First CT Workshop : Rehumanizing the Other
WISCOMP organized a Conflict Transformation Workshop
for university students from Pakistan and India, from June 4th to 12th,
2001, in New Delhi. Titled Rehumanizing The Other, the interaction facilitated
the process of building bridges of trust, understanding and friendship
between the next generation of citizens and potential leaders of the
two countries. It was organized in the belief that the transformation
of the dominating conflict in South Asia lies, to a great extent, in
the hands of third generation Indians and Pakistanis, and that people-to-people
contacts must also include a dimension of substantive intellectual engagement
with issues of peace and conflict.
The
group comprised 40 university students in the age group of 20 to 27
years. The students from Pakistan represented institutions like the
Indus Valley School of Art and Architecture (Karachi), Lahore University
of Management Sciences (Lahore), Kinnaird College (Lahore) and the
University of Peshawar (Peshawar). Participants from India were enrolled
at the University of Delhi, Jamia Milia Islamia and Jawaharlal Nehru
University. The sessions were conducted by conflict resolution trainers
and facilitators from different regions including the United States,
United Kingdom, Pakistan and India.
Looking
back at those eight days in June, one would have to begin by highlighting
the relationships that the participants from Pakistan and India built
– relationships that we at WISCOMP believe will be long lasting.

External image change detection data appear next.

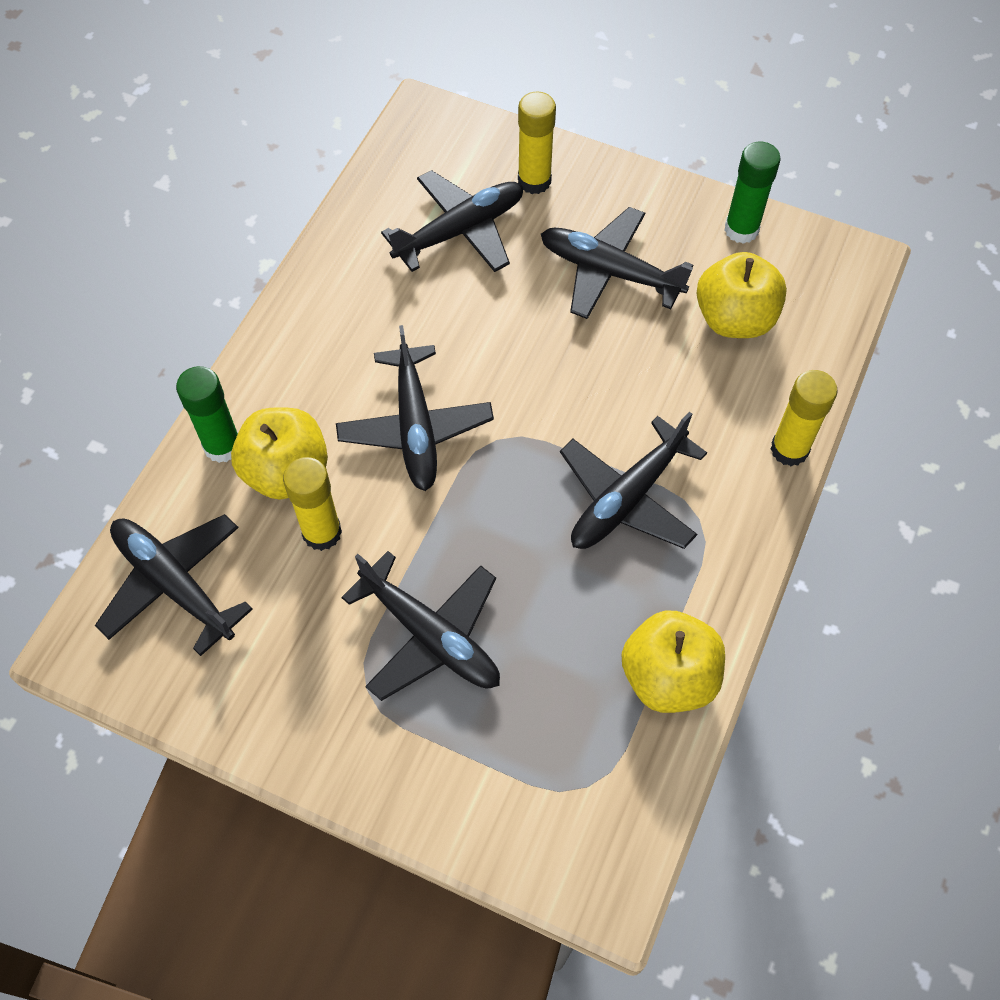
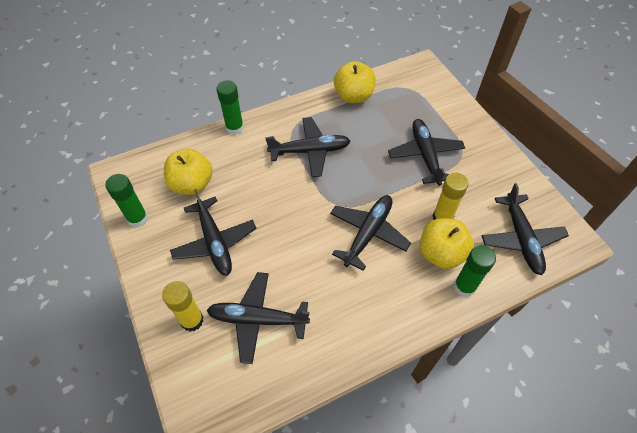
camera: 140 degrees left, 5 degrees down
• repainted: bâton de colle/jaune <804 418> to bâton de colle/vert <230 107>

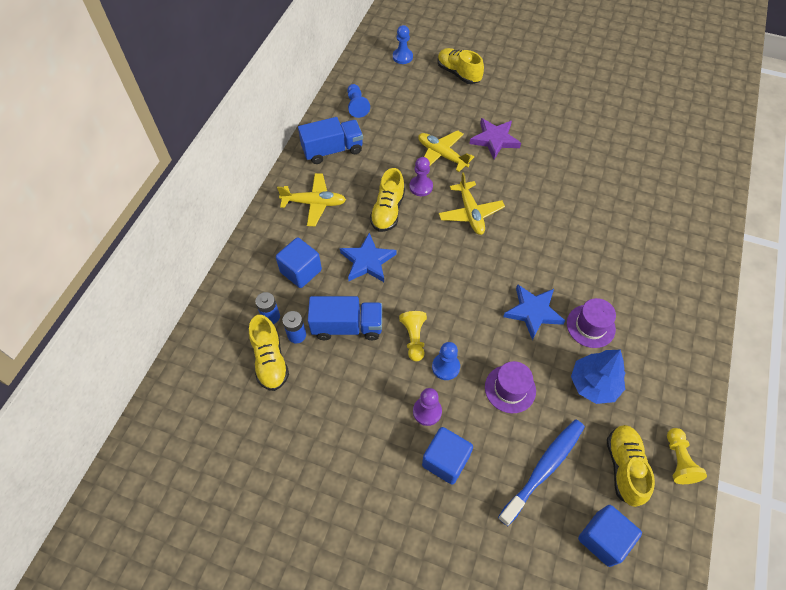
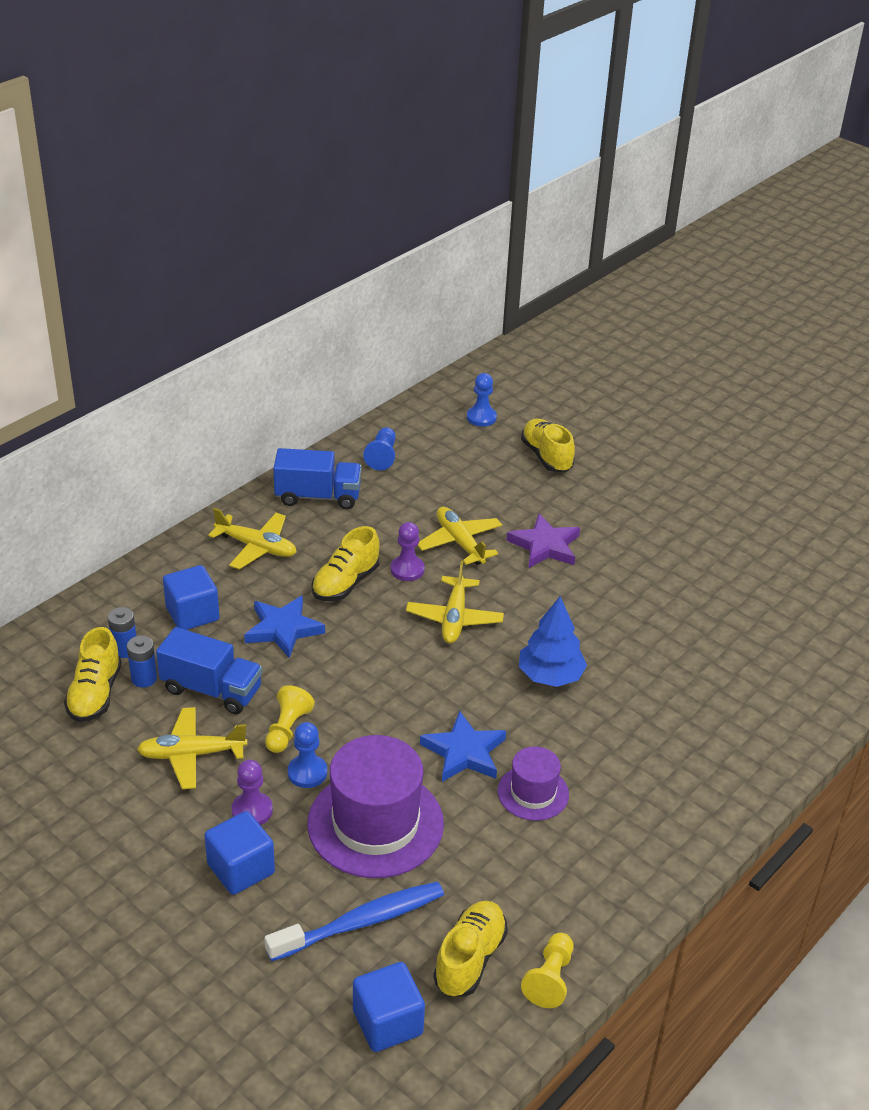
camera: 20 degrees right, 20 degrees down
• new: avion/jaune <192 748>
• shifted: arbre/bleu <598 377> to <553 642>
• scaled: chapeau/violet <510 387> = <375 806> x1.86

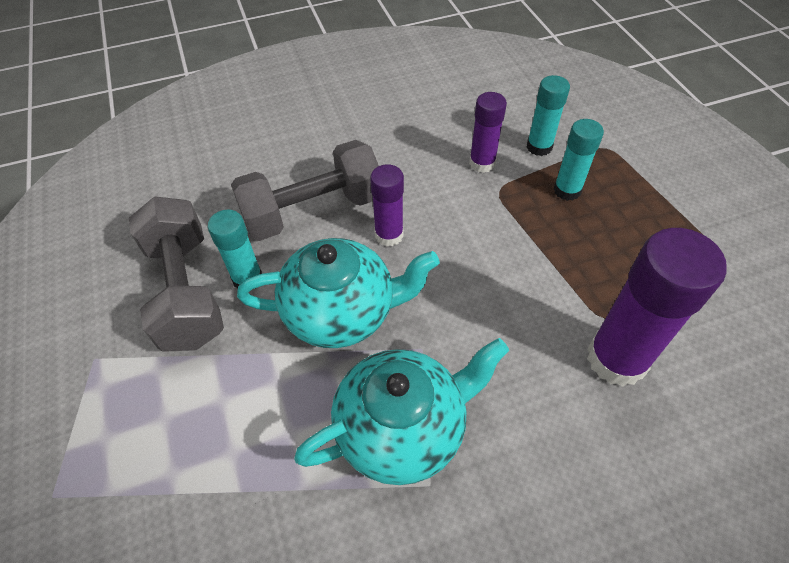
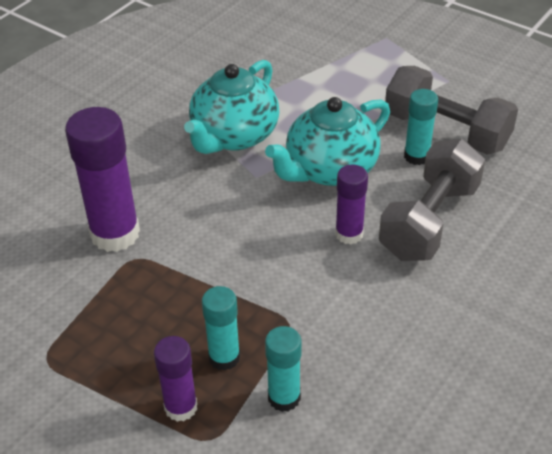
camera: 145 degrees right, 10 degrees down
• shifted: bâton de colle/violet <488 132> to <175 379>

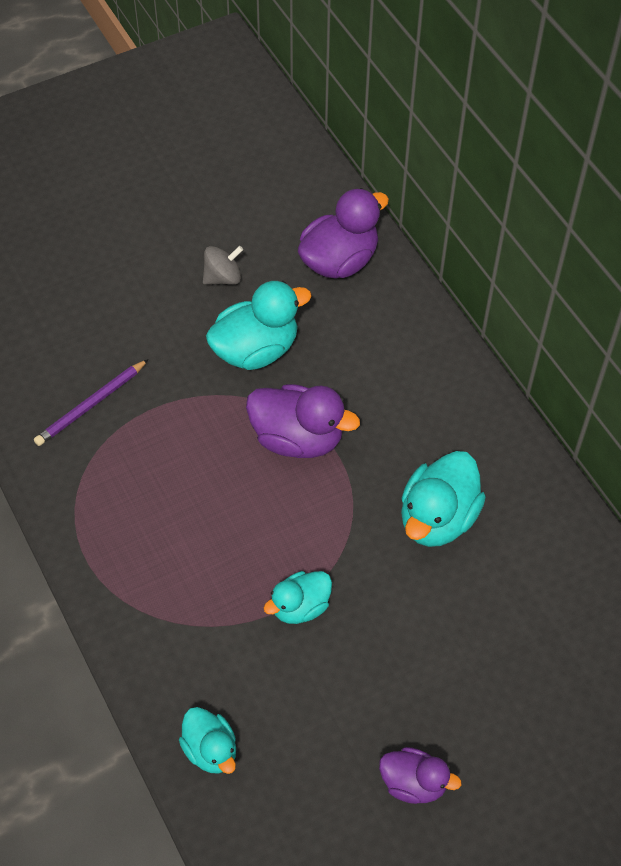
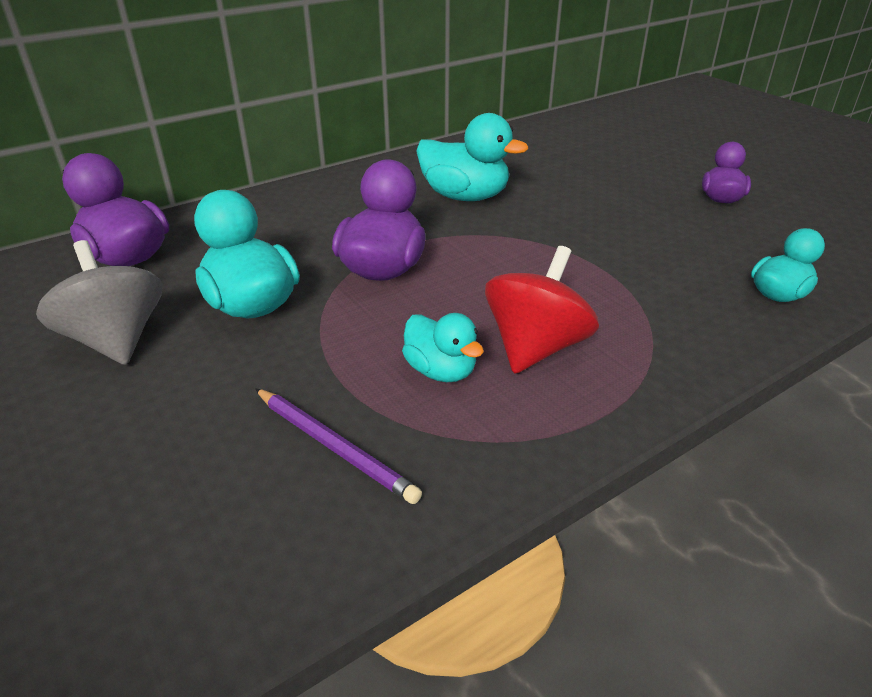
camera: 95 degrees left, 20 degrees down
• new: toupie/rouge <542 310>
• shifted: canard/turquoise <298 597> to <443 347>
• scaled: toupie/gris <223 265> = <99 302> x1.67

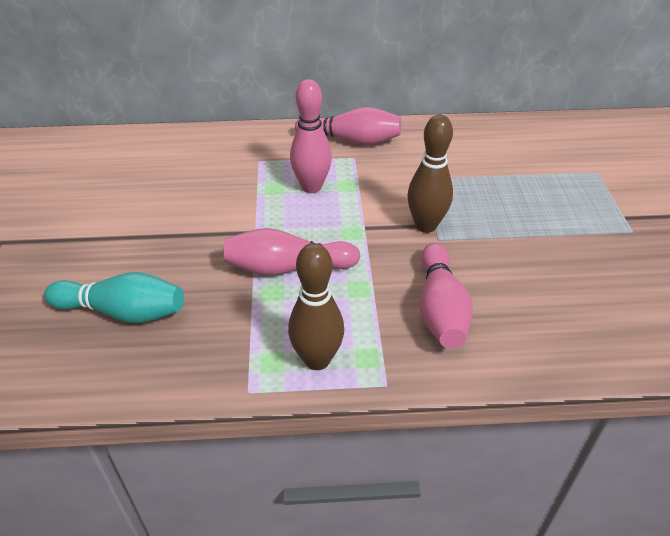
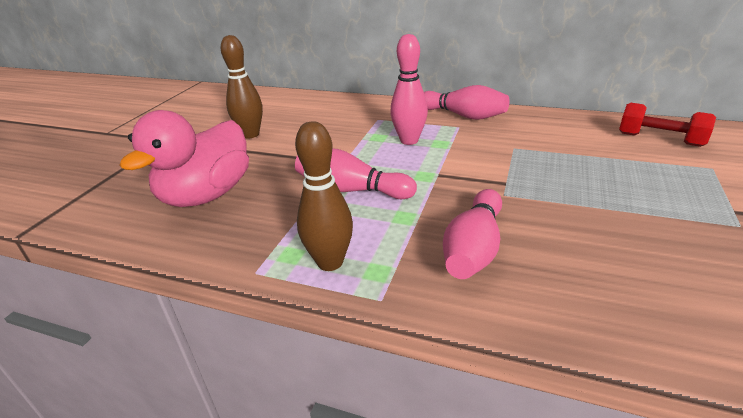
camera: 25 degrees right, 10 degrees down
• new: haltère/rouge <667 125>
• shifted: quille/marron <430 174> to <242 86>
• swapped: quille/turquoise <114 297> to canard/rose <184 158>

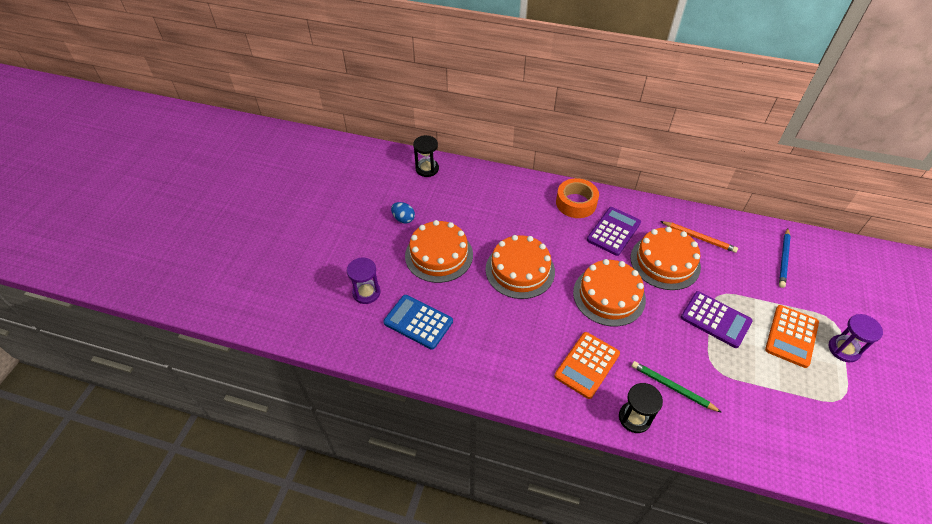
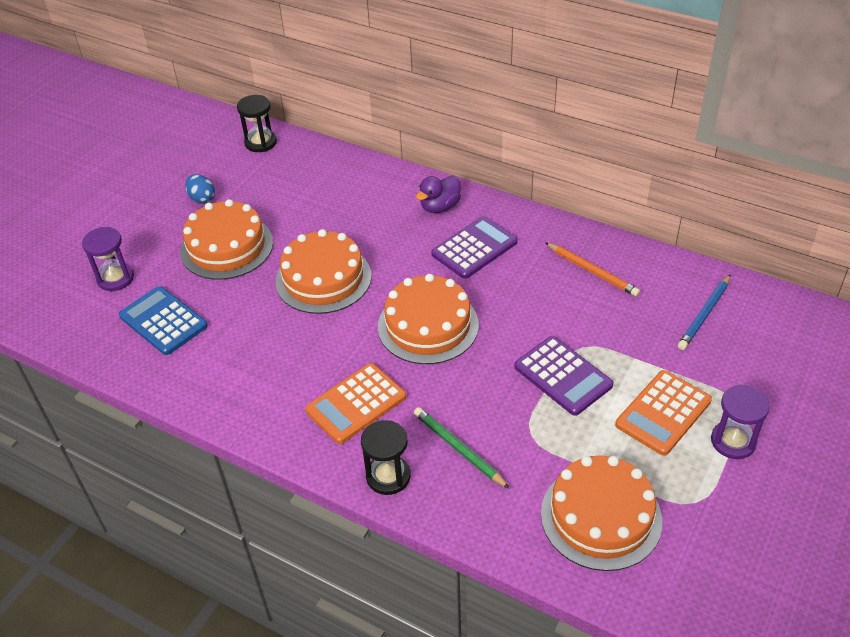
camera: 15 degrees right, 5 degrees down
• shifted: gâteau/orange <665 258> to <601 513>
• swapped: ruban adhésif/orange <577 198> to canard/violet <438 194>

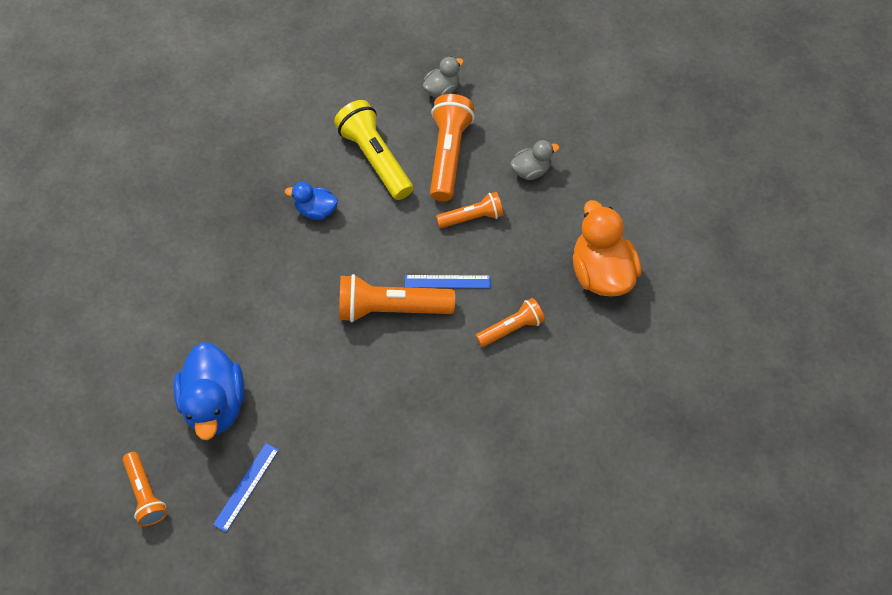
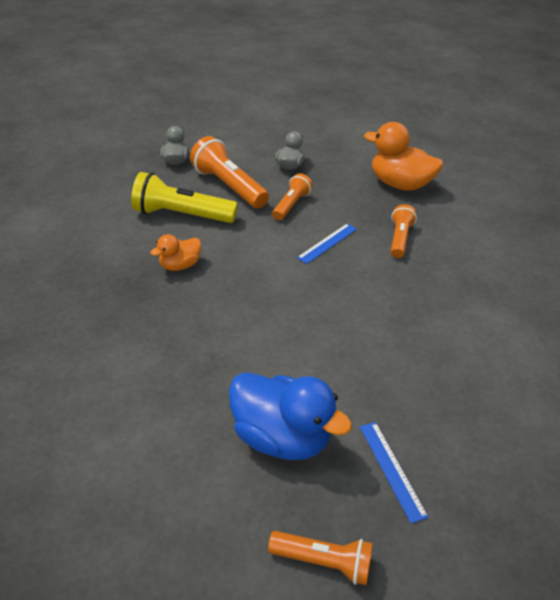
camera: 50 degrees left, 20 degrees down
• gone: lampe de poche/orange <397 298>
• repainted: canard/bleu <311 201> to canard/orange <175 252>

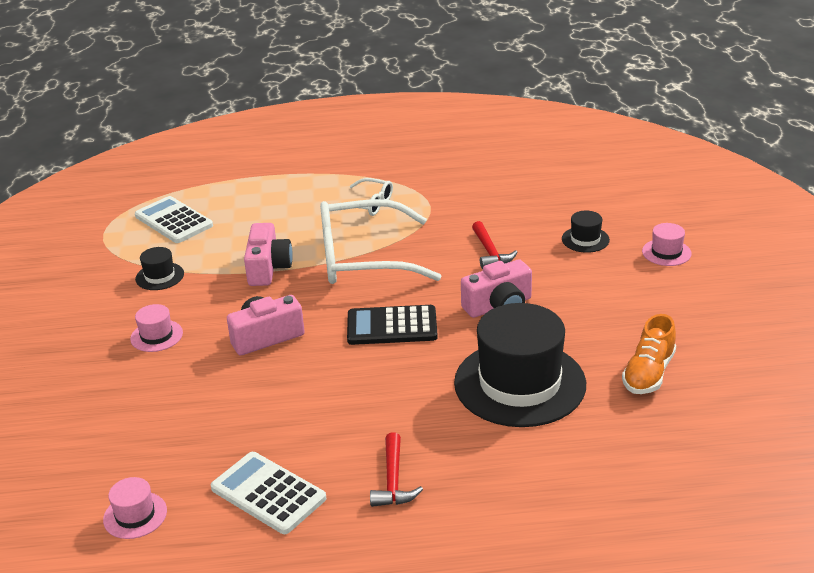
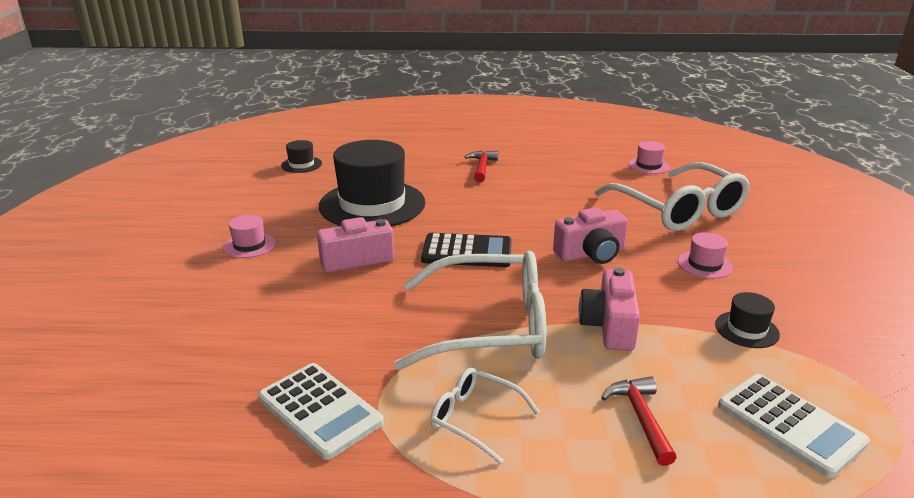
camera: 175 degrees left, 5 degrees down
• gone: chaussure/orange <649 354>
• new: lunettes/blanc <672 196>
• shifted: calculatrice/blanc <268 493> to <321 411>
• shifted: marteau/rouge <494 245> to <639 421>
• shifted: chapeau/noir <586 232> to <301 156>
• shifted: chapeau/rose <667 244> to <249 236>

We say this because the students grounded these relationships on a
recognition that they were different and yet were willing to search
for common ground.
An
important benchmark that we set for ourselves before the interaction
was the extent to which stereotypes and prejudices would be addressed
and transformed. Towards the end of workshop, changes in mindsets
and stereotypical attitudes about the other were noticeable. In fact,
several participants were, in a sense, able to shed a lot of the baggage
they had carried with themselves about the other.
The
third important achievement lay in an emotion that many participants
articulated on the last day of their face-to-face interaction: “It
will be difficult for us to demonize the other because he/she now
has a face”. The realization that the other was willing to listen
and understand a different perspective was an important learning.